Items stored in a collection
--
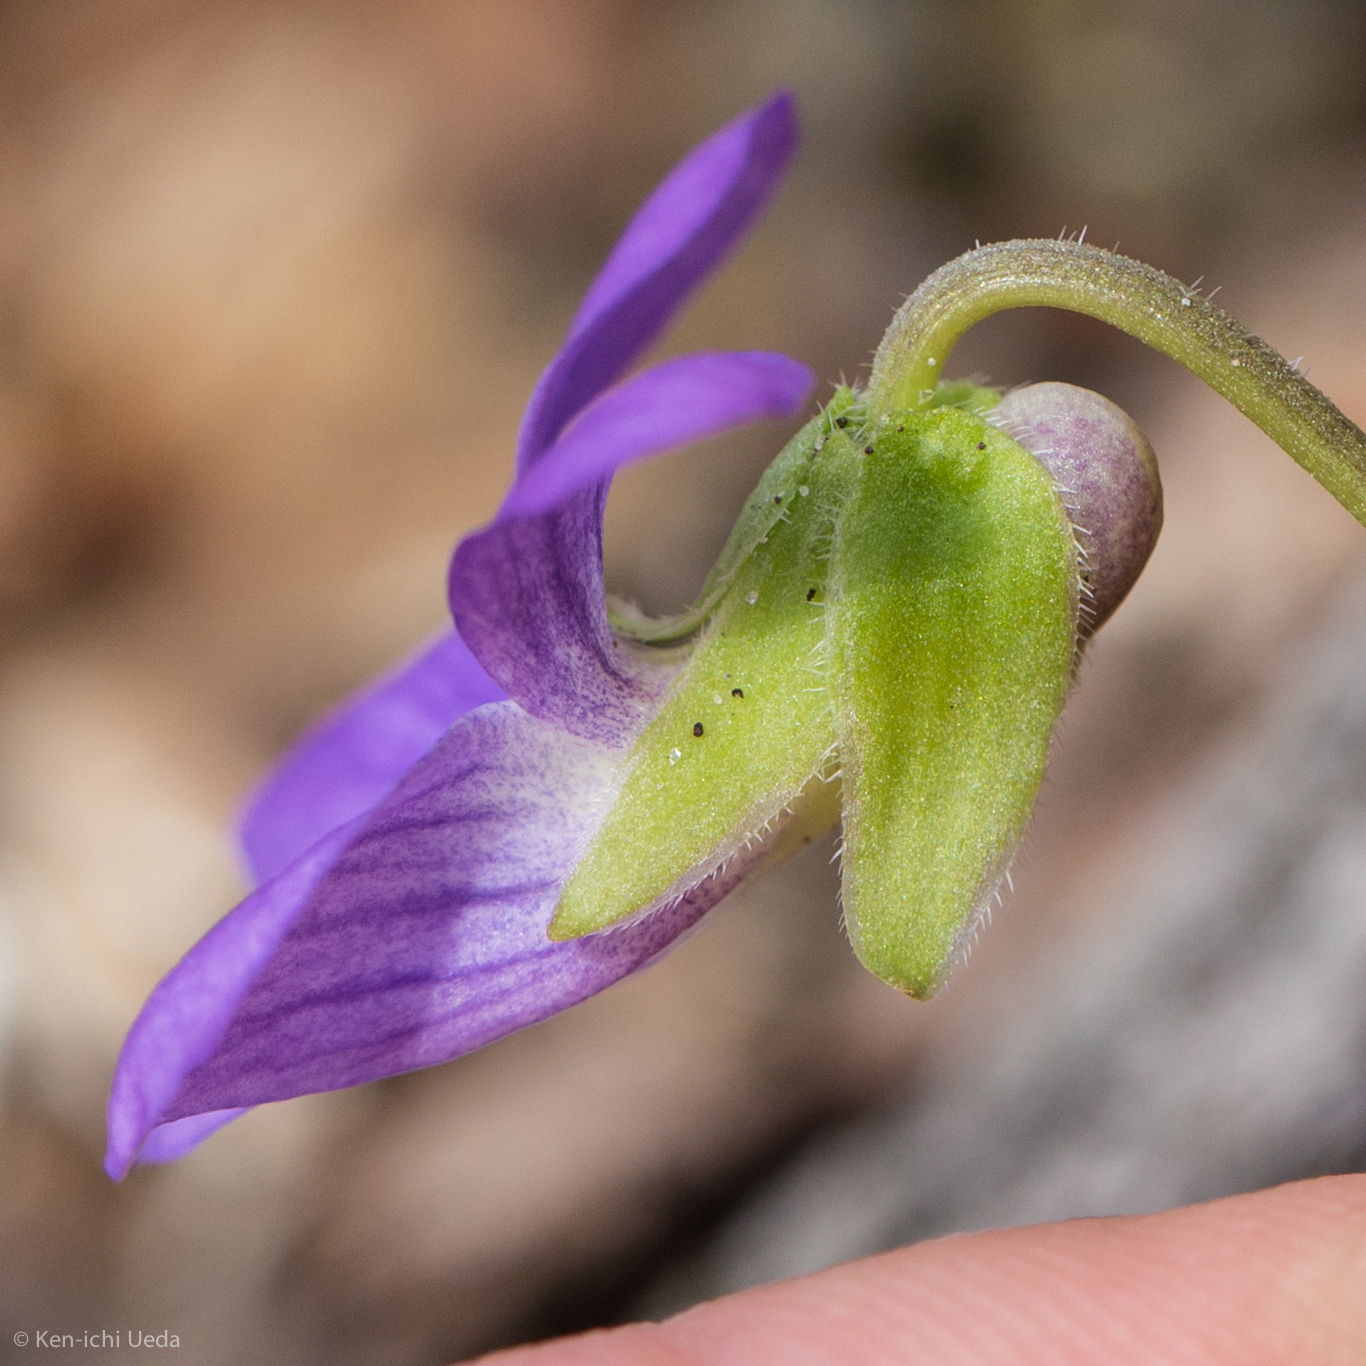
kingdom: Plantae
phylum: Tracheophyta
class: Magnoliopsida
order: Malpighiales
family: Violaceae
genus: Viola
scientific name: Viola sororia
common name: Dooryard violet
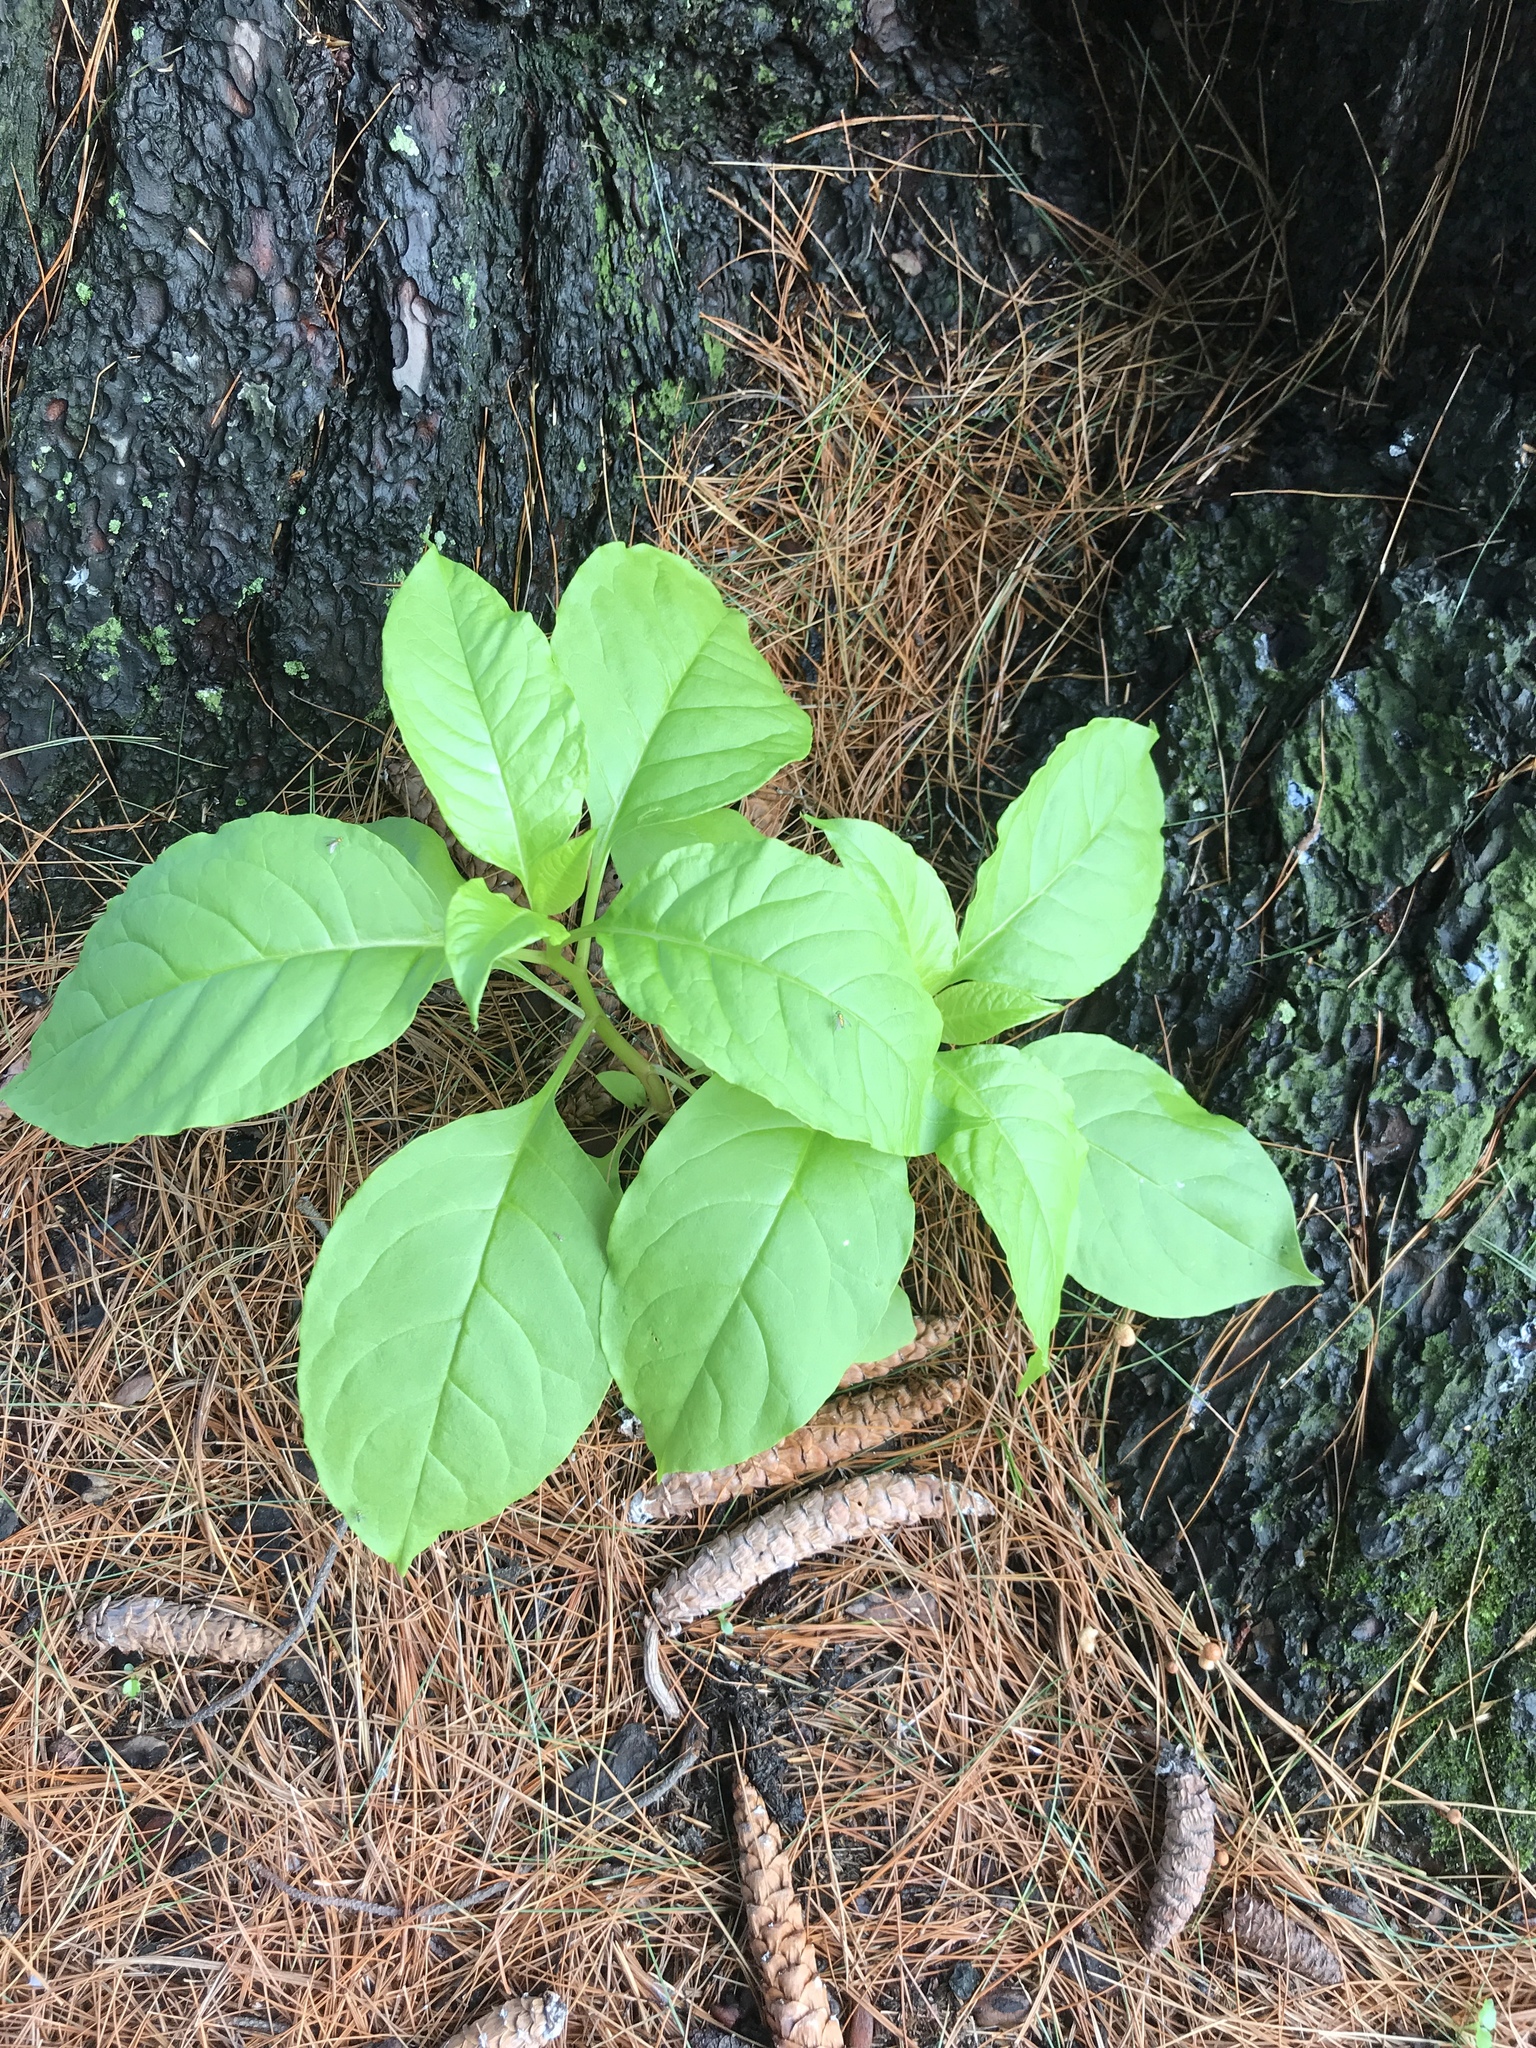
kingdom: Plantae
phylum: Tracheophyta
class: Magnoliopsida
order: Caryophyllales
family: Phytolaccaceae
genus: Phytolacca
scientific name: Phytolacca americana
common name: American pokeweed
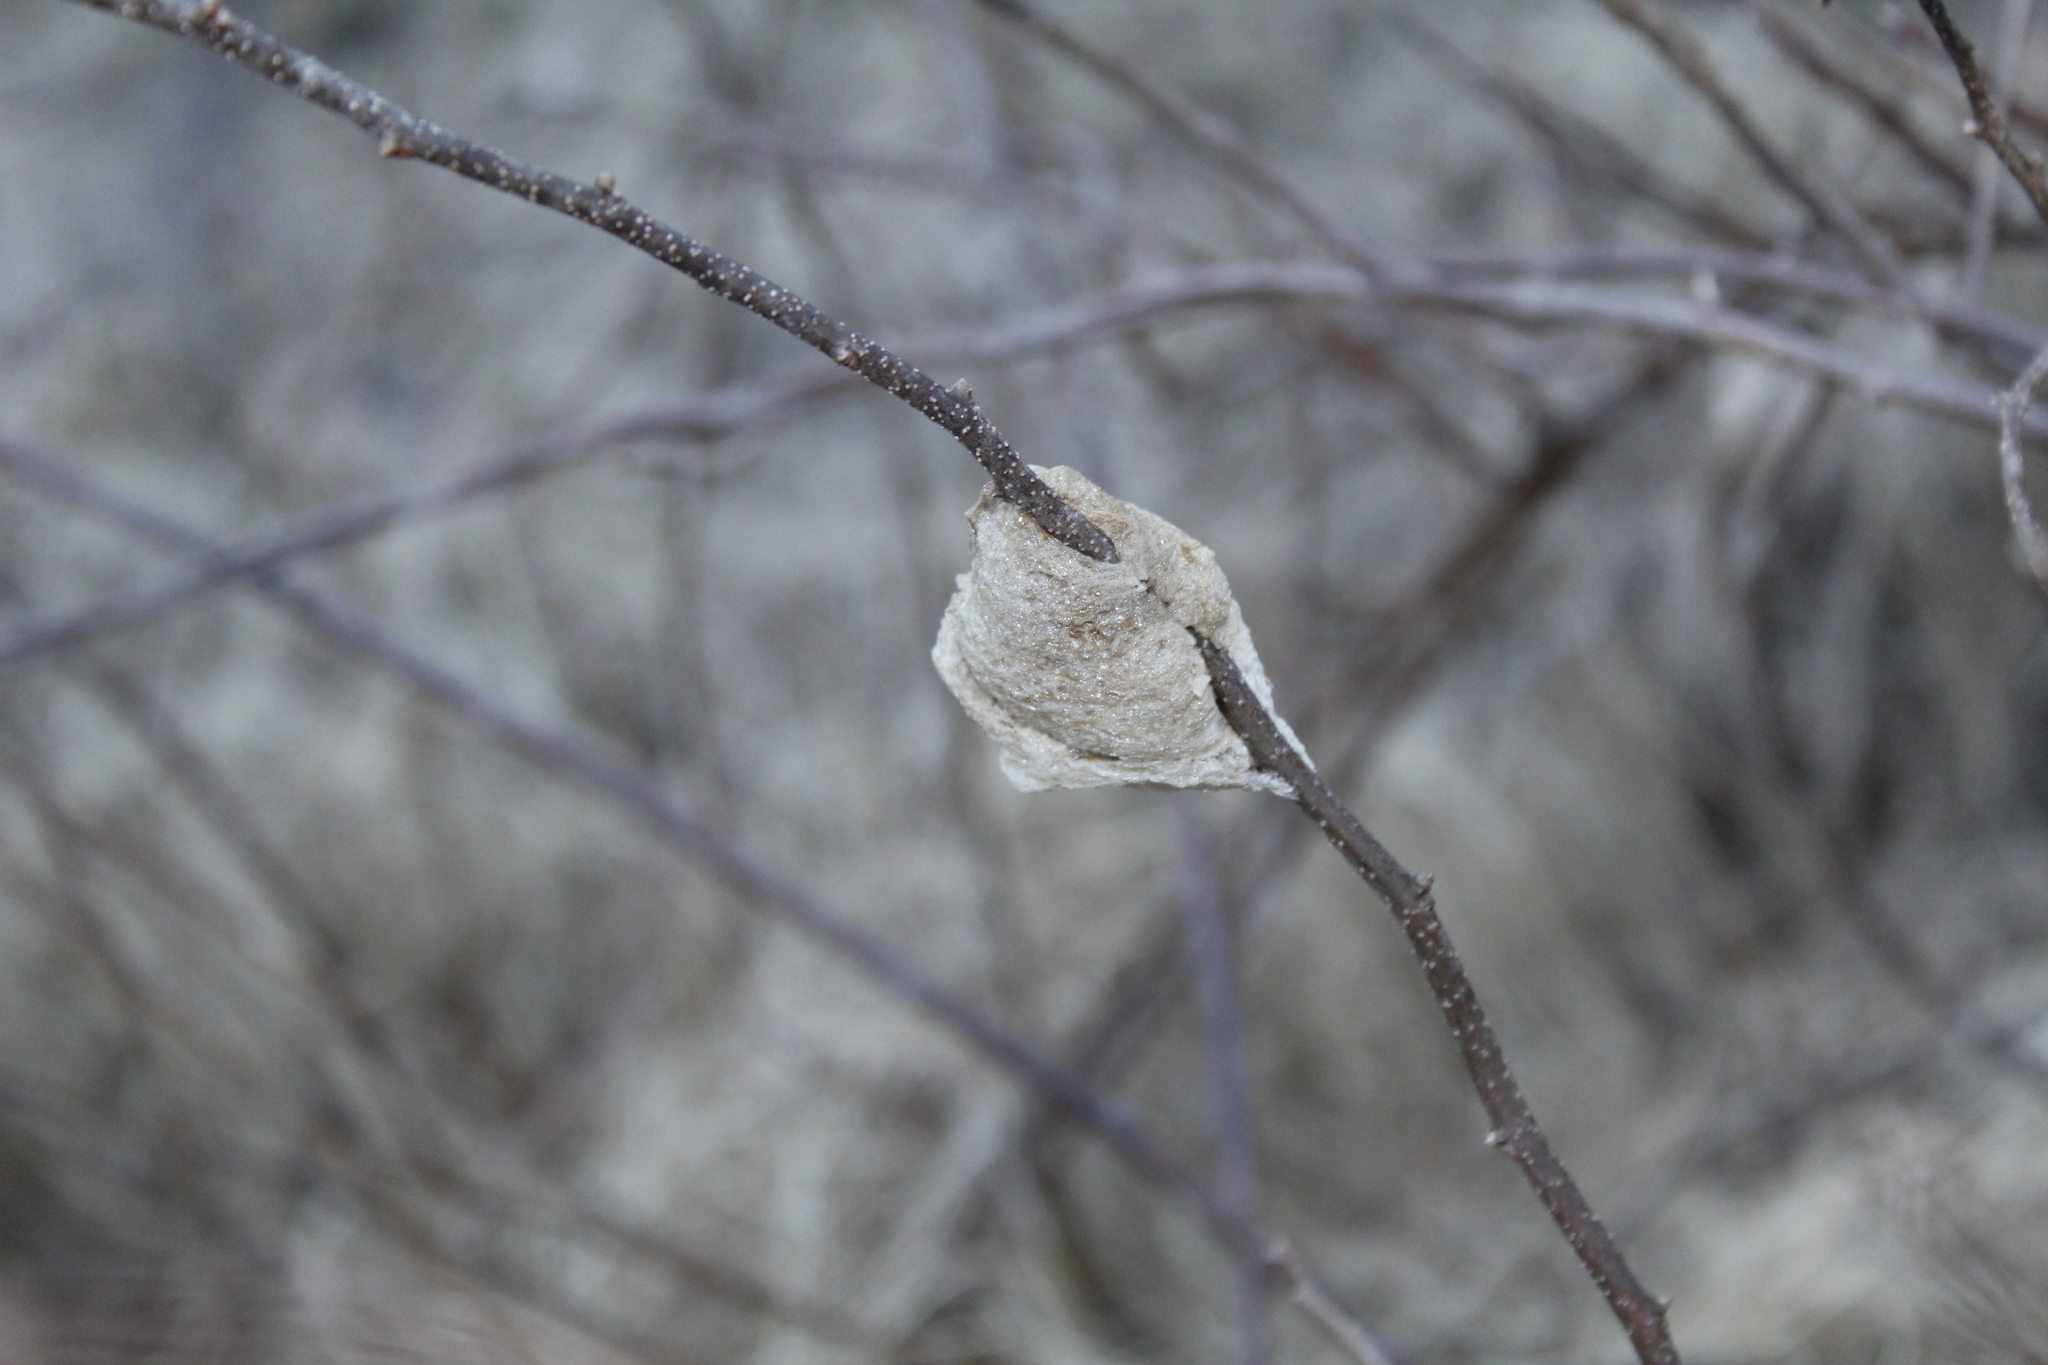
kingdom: Animalia
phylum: Arthropoda
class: Insecta
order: Mantodea
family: Mantidae
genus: Tenodera
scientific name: Tenodera sinensis
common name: Chinese mantis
--
_EXERCISE GOAL:_ Reproduce every line of the records above word for word, leaving out the pictures.

_COMPLETE OUTPUT:_
kingdom: Plantae
phylum: Tracheophyta
class: Magnoliopsida
order: Malpighiales
family: Violaceae
genus: Viola
scientific name: Viola sororia
common name: Dooryard violet
kingdom: Plantae
phylum: Tracheophyta
class: Magnoliopsida
order: Caryophyllales
family: Phytolaccaceae
genus: Phytolacca
scientific name: Phytolacca americana
common name: American pokeweed
kingdom: Animalia
phylum: Arthropoda
class: Insecta
order: Mantodea
family: Mantidae
genus: Tenodera
scientific name: Tenodera sinensis
common name: Chinese mantis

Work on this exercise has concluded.